__How to complete this task__
Copy the data that follows, character for character, minus the pictures.

Collected data:
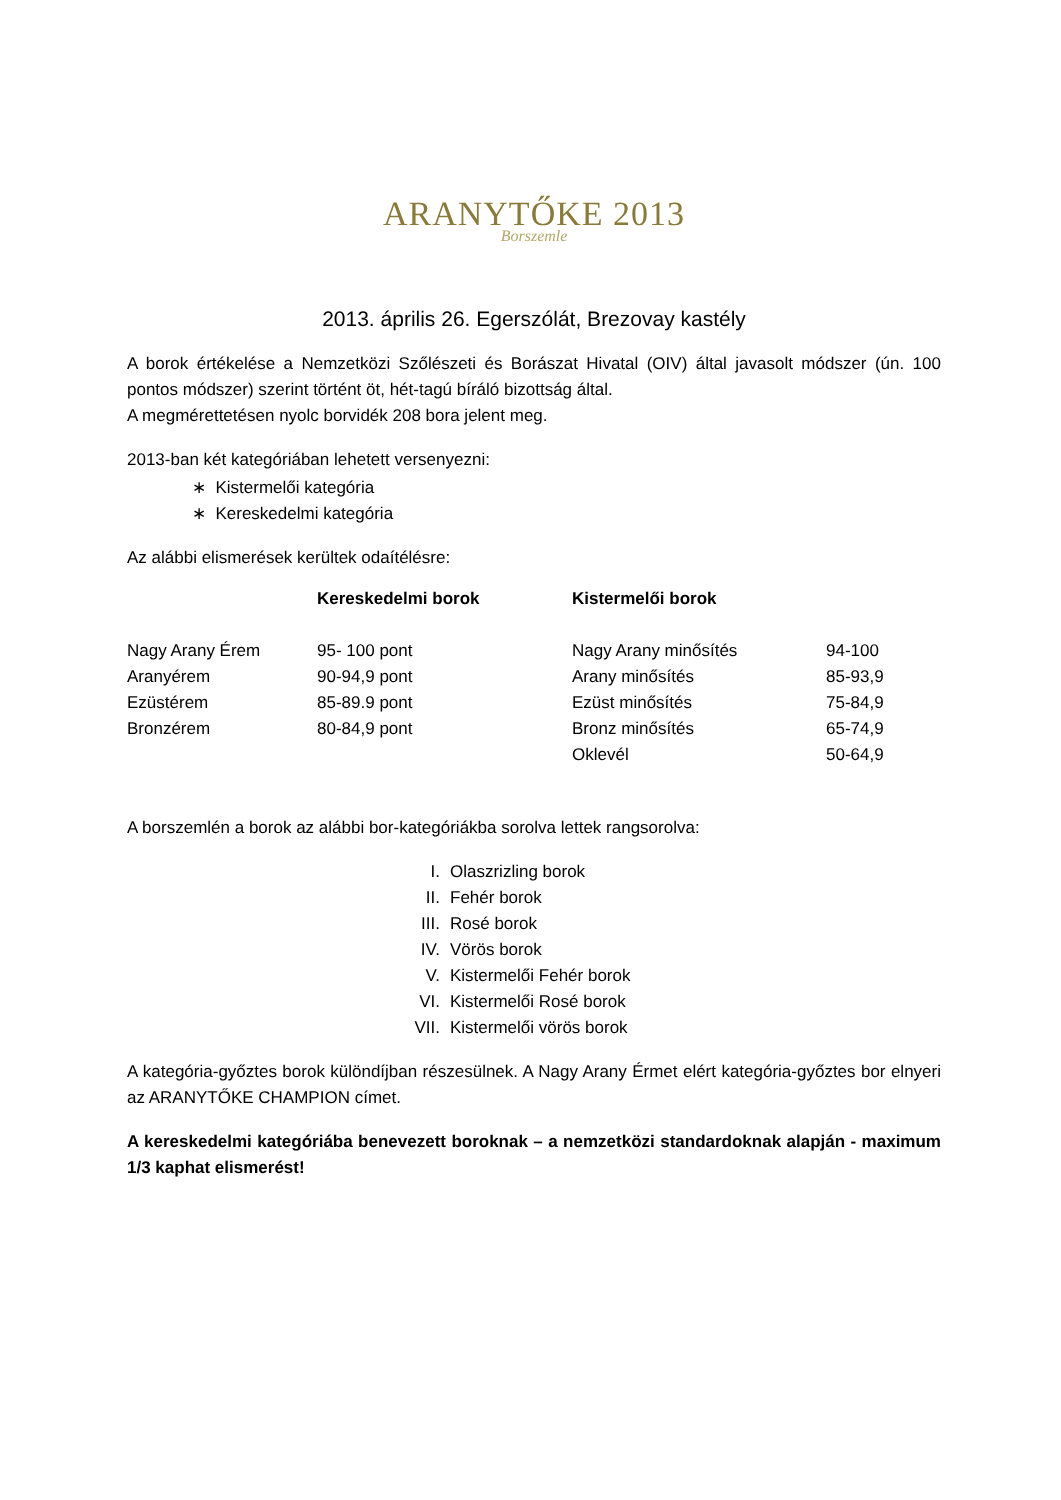ARANYTŐKE 2013
Borszemle
2013. április 26. Egerszólát, Brezovay kastély
A borok értékelése a Nemzetközi Szőlészeti és Borászat Hivatal (OIV) által javasolt módszer (ún. 100 pontos módszer) szerint történt öt, hét-tagú bíráló bizottság által.
A megmérettetésen nyolc borvidék 208 bora jelent meg.
2013-ban két kategóriában lehetett versenyezni:
∗ Kistermelői kategória
∗ Kereskedelmi kategória
Az alábbi elismerések kerültek odaítélésre:
| | Kereskedelmi borok | Kistermelői borok | |
| --- | --- | --- | --- |
| Nagy Arany Érem | 95- 100 pont | Nagy Arany minősítés | 94-100 |
| Aranyérem | 90-94,9 pont | Arany minősítés | 85-93,9 |
| Ezüstérem | 85-89.9 pont | Ezüst minősítés | 75-84,9 |
| Bronzérem | 80-84,9 pont | Bronz minősítés | 65-74,9 |
| | | Oklevél | 50-64,9 |
A borszemlén a borok az alábbi bor-kategóriákba sorolva lettek rangsorolva:
I. Olaszrizling borok
II. Fehér borok
III. Rosé borok
IV. Vörös borok
V. Kistermelői Fehér borok
VI. Kistermelői Rosé borok
VII. Kistermelői vörös borok
A kategória-győztes borok különdíjban részesülnek. A Nagy Arany Érmet elért kategória-győztes bor elnyeri az ARANYTŐKE CHAMPION címet.
A kereskedelmi kategóriába benevezett boroknak – a nemzetközi standardoknak alapján - maximum 1/3 kaphat elismerést!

__Exercise output__
ARANYTŐKE 2013
Borszemle
2013. április 26. Egerszólát, Brezovay kastély
A borok értékelése a Nemzetközi Szőlészeti és Borászat Hivatal (OIV) által javasolt módszer (ún. 100 pontos módszer) szerint történt öt, hét-tagú bíráló bizottság által.
A megmérettetésen nyolc borvidék 208 bora jelent meg.
2013-ban két kategóriában lehetett versenyezni:
∗ Kistermelői kategória
∗ Kereskedelmi kategória
Az alábbi elismerések kerültek odaítélésre:
| | Kereskedelmi borok | Kistermelői borok | |
| --- | --- | --- | --- |
| Nagy Arany Érem | 95- 100 pont | Nagy Arany minősítés | 94-100 |
| Aranyérem | 90-94,9 pont | Arany minősítés | 85-93,9 |
| Ezüstérem | 85-89.9 pont | Ezüst minősítés | 75-84,9 |
| Bronzérem | 80-84,9 pont | Bronz minősítés | 65-74,9 |
| | | Oklevél | 50-64,9 |
A borszemlén a borok az alábbi bor-kategóriákba sorolva lettek rangsorolva:
I. Olaszrizling borok
II. Fehér borok
III. Rosé borok
IV. Vörös borok
V. Kistermelői Fehér borok
VI. Kistermelői Rosé borok
VII. Kistermelői vörös borok
A kategória-győztes borok különdíjban részesülnek. A Nagy Arany Érmet elért kategória-győztes bor elnyeri az ARANYTŐKE CHAMPION címet.
A kereskedelmi kategóriába benevezett boroknak – a nemzetközi standardoknak alapján - maximum 1/3 kaphat elismerést!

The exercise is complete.